In the town of Lowestoft, Suffolk, not much goes on, it is usually a quaint and quiet area in East Anglia, but that all changed over this weekend as the town was visited by mysterious spray paint artist Banksy. When the ten pieces were discovered, locals instantly wondered who may have been responsible for them. This was then swiftly confirmed by the infamous artist himself, who named the series A Great British Spraycation. He also posted a video to Instagram showing behind-the-scenes details of their creation.
Many view Banksy in a positive light, embrace his nihilistic and thought provoking imagery, and visit the pieces in person or attend his exhibitions such as Dismaland back in 2015. However, great notoriety comes with its caveats, like those who wish to deface the work as soon as they can. In this case, one such culprit succeeded – to the dismay of the townspeople and the council alike.
It only took one night after Banksy’s initial confirmation for a vandal to paint over a piece depicting one of Banksy’s iconic spray-paint creatures, a rat sitting on a deck chair, found at the seafront.
East Suffolk Council issued a statement regarding the defacement: “We are naturally appalled that someone has chosen to behave in such a selfish and mindless way given how excited we all are by the appearance of these works here on the east coast,” they stated. “We are, however, hopeful that this particular work can be restored, and are engaging with specialists.”

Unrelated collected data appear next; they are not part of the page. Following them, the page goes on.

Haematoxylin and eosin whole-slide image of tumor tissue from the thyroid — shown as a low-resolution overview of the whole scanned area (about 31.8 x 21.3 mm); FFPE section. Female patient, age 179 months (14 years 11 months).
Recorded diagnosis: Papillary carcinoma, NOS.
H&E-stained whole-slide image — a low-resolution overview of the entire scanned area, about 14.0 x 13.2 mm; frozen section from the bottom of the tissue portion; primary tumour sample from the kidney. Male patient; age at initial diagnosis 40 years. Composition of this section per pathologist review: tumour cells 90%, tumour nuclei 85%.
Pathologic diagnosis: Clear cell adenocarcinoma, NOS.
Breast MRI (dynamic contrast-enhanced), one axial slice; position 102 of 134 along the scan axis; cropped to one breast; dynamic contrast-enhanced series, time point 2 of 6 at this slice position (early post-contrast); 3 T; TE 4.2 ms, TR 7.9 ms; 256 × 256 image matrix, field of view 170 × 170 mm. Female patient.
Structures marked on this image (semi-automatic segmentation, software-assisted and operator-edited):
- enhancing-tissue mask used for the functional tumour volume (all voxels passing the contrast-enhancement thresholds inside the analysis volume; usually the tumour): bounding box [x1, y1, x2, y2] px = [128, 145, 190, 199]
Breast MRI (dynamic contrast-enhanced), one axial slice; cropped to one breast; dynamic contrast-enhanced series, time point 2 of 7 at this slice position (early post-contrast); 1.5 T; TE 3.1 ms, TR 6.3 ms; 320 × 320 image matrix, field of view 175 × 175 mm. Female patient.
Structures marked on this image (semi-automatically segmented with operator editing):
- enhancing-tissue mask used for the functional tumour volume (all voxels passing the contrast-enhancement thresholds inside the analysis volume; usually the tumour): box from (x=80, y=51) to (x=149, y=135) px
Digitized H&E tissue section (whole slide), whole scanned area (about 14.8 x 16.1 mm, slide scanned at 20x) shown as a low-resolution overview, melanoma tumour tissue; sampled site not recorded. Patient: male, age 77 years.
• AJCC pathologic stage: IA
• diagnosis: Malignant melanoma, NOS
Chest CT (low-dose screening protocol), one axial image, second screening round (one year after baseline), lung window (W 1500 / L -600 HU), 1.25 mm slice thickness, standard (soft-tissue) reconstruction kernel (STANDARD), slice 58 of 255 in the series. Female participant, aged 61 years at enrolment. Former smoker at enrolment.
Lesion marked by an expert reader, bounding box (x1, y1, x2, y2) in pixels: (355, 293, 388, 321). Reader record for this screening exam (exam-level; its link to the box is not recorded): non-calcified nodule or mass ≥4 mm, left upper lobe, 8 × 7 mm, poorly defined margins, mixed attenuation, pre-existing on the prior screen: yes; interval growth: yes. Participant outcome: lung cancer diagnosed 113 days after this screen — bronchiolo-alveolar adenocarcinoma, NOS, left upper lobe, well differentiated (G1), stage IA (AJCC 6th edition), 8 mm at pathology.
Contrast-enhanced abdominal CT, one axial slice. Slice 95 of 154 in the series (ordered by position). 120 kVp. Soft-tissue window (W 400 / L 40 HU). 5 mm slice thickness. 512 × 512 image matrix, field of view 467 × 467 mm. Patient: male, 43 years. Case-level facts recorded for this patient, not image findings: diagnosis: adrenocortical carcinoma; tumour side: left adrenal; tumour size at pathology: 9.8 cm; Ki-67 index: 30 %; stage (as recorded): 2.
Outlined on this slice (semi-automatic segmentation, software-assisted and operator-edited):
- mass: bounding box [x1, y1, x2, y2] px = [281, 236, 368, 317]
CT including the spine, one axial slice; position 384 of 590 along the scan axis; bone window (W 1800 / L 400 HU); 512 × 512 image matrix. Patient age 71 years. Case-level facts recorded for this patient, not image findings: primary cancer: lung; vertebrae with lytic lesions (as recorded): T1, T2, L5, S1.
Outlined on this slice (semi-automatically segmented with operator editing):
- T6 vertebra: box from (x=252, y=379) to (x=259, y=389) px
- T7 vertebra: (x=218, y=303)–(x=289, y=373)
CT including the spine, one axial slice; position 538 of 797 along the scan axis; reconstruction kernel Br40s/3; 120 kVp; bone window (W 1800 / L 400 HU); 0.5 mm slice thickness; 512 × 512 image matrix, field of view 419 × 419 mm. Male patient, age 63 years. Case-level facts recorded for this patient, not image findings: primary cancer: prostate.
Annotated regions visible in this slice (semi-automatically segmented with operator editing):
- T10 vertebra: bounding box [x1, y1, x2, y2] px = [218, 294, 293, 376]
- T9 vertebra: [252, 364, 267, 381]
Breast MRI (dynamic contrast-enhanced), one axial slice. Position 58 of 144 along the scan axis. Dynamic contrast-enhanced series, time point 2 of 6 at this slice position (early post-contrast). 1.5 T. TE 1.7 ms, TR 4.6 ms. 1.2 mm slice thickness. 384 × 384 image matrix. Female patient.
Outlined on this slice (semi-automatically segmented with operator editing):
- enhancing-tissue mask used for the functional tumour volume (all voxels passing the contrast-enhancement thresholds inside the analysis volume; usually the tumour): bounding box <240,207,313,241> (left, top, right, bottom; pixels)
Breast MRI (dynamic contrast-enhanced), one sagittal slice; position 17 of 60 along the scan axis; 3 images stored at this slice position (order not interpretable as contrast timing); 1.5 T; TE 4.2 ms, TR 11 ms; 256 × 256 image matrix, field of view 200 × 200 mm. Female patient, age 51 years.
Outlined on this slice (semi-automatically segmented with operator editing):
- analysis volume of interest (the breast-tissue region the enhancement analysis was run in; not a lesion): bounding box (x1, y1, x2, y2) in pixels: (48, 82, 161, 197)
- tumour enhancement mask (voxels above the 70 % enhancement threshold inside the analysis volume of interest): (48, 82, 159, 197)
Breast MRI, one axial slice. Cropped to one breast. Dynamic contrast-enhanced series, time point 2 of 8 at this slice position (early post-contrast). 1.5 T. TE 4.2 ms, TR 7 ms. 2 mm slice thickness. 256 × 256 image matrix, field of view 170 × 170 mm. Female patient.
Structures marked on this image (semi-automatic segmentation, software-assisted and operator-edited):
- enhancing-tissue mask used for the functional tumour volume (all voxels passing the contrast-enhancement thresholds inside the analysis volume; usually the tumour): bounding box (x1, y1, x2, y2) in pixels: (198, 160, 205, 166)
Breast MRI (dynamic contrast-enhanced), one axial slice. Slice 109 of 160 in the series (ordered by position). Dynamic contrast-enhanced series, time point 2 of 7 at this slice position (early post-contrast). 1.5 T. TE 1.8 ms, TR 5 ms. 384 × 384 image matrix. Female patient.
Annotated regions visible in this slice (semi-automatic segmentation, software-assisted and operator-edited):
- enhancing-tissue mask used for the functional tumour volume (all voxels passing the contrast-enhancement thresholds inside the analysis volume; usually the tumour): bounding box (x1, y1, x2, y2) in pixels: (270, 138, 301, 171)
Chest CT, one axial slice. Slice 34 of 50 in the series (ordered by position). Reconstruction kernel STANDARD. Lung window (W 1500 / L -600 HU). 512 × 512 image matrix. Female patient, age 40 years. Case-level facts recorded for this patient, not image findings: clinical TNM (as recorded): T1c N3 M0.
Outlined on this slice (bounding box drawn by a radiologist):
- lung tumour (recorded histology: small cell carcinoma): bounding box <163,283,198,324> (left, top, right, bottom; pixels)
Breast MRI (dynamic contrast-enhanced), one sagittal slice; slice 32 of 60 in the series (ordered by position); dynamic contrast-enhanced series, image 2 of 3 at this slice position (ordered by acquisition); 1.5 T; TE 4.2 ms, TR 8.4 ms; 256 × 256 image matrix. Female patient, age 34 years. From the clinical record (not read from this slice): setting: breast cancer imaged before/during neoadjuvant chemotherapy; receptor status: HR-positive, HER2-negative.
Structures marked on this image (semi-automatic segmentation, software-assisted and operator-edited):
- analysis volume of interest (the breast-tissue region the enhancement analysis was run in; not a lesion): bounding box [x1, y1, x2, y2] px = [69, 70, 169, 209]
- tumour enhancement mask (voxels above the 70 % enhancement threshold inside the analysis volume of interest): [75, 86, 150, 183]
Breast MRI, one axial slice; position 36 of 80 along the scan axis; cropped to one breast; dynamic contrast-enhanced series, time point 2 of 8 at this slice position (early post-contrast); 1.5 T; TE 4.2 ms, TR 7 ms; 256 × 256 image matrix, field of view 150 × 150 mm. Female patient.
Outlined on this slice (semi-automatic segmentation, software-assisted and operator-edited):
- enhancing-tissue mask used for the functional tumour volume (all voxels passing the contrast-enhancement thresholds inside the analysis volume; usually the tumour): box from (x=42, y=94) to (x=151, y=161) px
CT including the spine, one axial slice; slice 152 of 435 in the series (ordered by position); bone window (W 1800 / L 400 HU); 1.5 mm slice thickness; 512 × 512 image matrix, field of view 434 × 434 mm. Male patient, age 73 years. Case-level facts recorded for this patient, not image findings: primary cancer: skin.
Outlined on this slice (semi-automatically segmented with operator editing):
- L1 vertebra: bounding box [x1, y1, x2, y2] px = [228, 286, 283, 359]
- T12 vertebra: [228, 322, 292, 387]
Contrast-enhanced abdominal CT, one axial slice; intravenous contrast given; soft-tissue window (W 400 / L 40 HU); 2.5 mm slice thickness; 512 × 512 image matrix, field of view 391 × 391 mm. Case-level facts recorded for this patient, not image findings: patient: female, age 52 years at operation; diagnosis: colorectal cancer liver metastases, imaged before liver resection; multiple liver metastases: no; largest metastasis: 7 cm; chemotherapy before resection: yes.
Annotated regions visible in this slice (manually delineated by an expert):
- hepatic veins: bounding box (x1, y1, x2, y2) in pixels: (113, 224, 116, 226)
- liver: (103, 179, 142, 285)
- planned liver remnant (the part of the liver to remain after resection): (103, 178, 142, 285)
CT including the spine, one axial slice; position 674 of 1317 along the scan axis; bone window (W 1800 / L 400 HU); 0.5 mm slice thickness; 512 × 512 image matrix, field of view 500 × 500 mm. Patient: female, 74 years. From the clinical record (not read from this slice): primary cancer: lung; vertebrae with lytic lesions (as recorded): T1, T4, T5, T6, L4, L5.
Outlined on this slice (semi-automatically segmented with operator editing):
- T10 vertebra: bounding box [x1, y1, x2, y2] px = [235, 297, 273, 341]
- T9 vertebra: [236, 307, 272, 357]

Apparently, upon hearing of Banksy’s involvement, the council implemented protective measures to prevent an issue like this happening and even caught the ‘vandal’ before they could finish.
It seems ironic that the nation gives so much protection to the work of artists like Banksy, whose medium isn’t meant to be forever; especially after vilification of graffiti artists around the UK and indeed the world.
Why is it that a Banksy piece can mean so much more to a town or city than the work of a youth that idolises him? These areas want to profit from whatever tourism the news of his art causes, understandably; it just feels hypocritical when disregarding and painting over the work of lesser known local artists on an everyday basis is so common.
Granted, Banksy pieces do look more ‘professional’, but didn’t he also start somewhere? When you have people breaking off bits of wall to sell at auction it kind of defies the point and essence of the art, the same can be said for exhibiting the work for tourism purposes. Graffiti is meant to be painted over and is never finite, Banksy knows that, and the vandal does too. The uproar over this piece is probably exactly what Banksy had envisioned, and could demonstrate more than the art did itself.